During CPLs period of ownership, there had been an agreement with Thames Water to supply, well, water, to the blocks. That agreement wasn’t assigned to the appellants but water none-the-less continued to be supplied. But something went wrong with the bills. Bills for one block made it to the appellant, but the bills for the other two went to CPL (where they seem to have been ignored and not, for example, sent on to the appellant).
The problem went unnoticed until 2010, when the appellant’s managing agent noticed that there were three water meters, but only one bill. Thames Water then demanded the outstanding monies (between c.£65,000 and c.£80,000, it’s unclear exactly how much). The appellant started to put these monies through the service charge and, perhaps unsurprisingly, the leaseholders applied to the LVT (as it was) to determine whether these historic water charges were recoverable.
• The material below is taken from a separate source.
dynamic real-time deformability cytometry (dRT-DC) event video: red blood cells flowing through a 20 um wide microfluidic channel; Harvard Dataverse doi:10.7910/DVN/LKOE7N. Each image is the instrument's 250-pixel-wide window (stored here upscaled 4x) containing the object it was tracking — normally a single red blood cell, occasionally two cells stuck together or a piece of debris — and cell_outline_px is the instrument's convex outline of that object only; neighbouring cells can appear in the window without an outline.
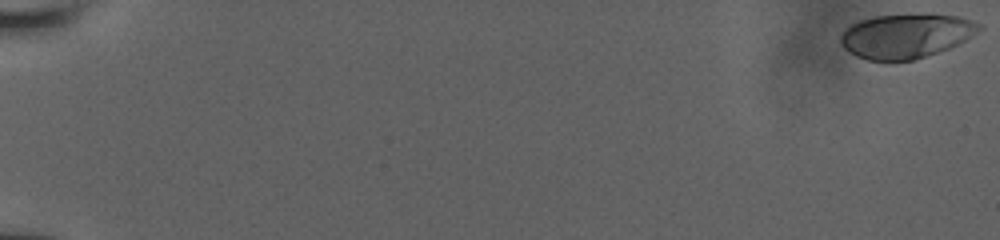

The issue was s.20B, Landlord and Tenant Act 1985. In short, a landlord must demand service charges within 18 months of incurring the costs (or serve notice saying that he has incurred the costs and the leaseholders will be required to contribute to them at a later date). In OM Property Management Ltd v Burr  1 WLR 3071, the Court of Appeal had held that costs were incurred when the underlying liability crystalised (whether on payment or presentation of the invoice). The appellant contended that “the landlord” for these purposes was the landlord for the time being, such that the demands being sent to the previous landlord was of no use and that time had only started to run as against it in 2010.
The Upper Tribunal agreed. The landlord was the landlord for the time being and not any former landlord, such that s.20B presented no impediment to recovery. The case was remitted to the FTT for quantification of sums actually due.